Making a yes no alert in Javascript

Published

Sometimes you need to go all the way and stop everything while you make sure the user is aware of the effects of what he’s doing. I’m sure you’ve already seen this happen while trying to close gmail while other tabs still have open emails. You get a prompt asking for confirmation, warning you about the consequences.

Why should you use a yes no alert?

First off, remember that a good design is one that stays out of the user’s way. You do not want to be prompting your user with an invasive alert at every step of their journey on your website.

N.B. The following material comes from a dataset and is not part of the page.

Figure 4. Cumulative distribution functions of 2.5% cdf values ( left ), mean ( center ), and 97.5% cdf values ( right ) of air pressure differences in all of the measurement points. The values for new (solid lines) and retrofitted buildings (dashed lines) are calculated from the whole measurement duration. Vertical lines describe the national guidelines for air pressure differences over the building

Making an alert should be reserved for specific use cases, most often when dealing with destructive side-effects that aren’t clearly linked to the action the user is undertaking. One valid example of such a usage would in a text editor. By closing the window, the user would lose all the content he’s written since the last backup. By hijacking the navigation process, we are able to prevent such an outcome.

How do you create a yes no alert?

Such an alert is actually quite simple to implement as it uses the browser’s built-in confirm function. A barebones implementation would look like this:

// confirm gives us a boolean that matches the user's response
const confirmed = confirm('Is this really what you want to do?')

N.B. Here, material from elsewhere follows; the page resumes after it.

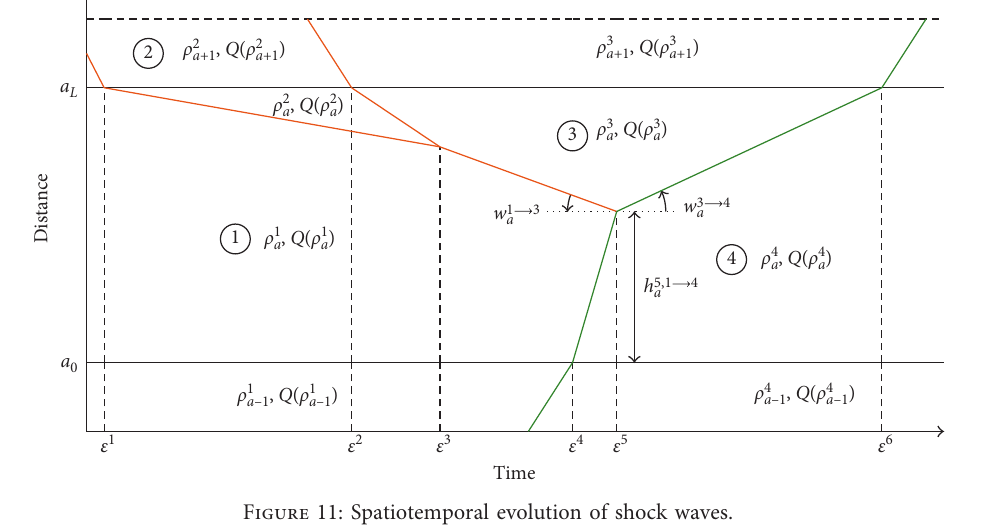
Figure 11: Spatiotemporal evolution of shock waves.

// We can then act on confirmed
if (confirmed) {
	// do the action
} else {
	// user canceled
}

I’ve put together an example yes no alert using Javascript and Svelte, try it out 👇

6 mails

And here’s the actual code. We’re using a string template to inform the user of how many unread mails he’s going to delete.

let count = 6;

function alertFunction() {
	const confirmed = confirm(`Do you want to delete ${count} unread mails?`);
	if (confirmed) {
		count = 0;
	}
}

Bonus: displaying an alert when closing a tab or a window using Javascript

While quite similar to the previous yes no alert, the behaviour of this one is quite different. You’ll need to add a listener to the window’s “beforeunload” event and act on that event. Don’t forget to use preventDefault to prevent the regular execution of the event (which would just close the window) and manually set the event’s return value to an empty string.

window.addEventListener('beforeunload', (event) => {
	event.preventDefault();
	event.returnValue = '';
});

Be advised that this alert can’t be customized in any way and that the user will still be able to leave the website if he so desires.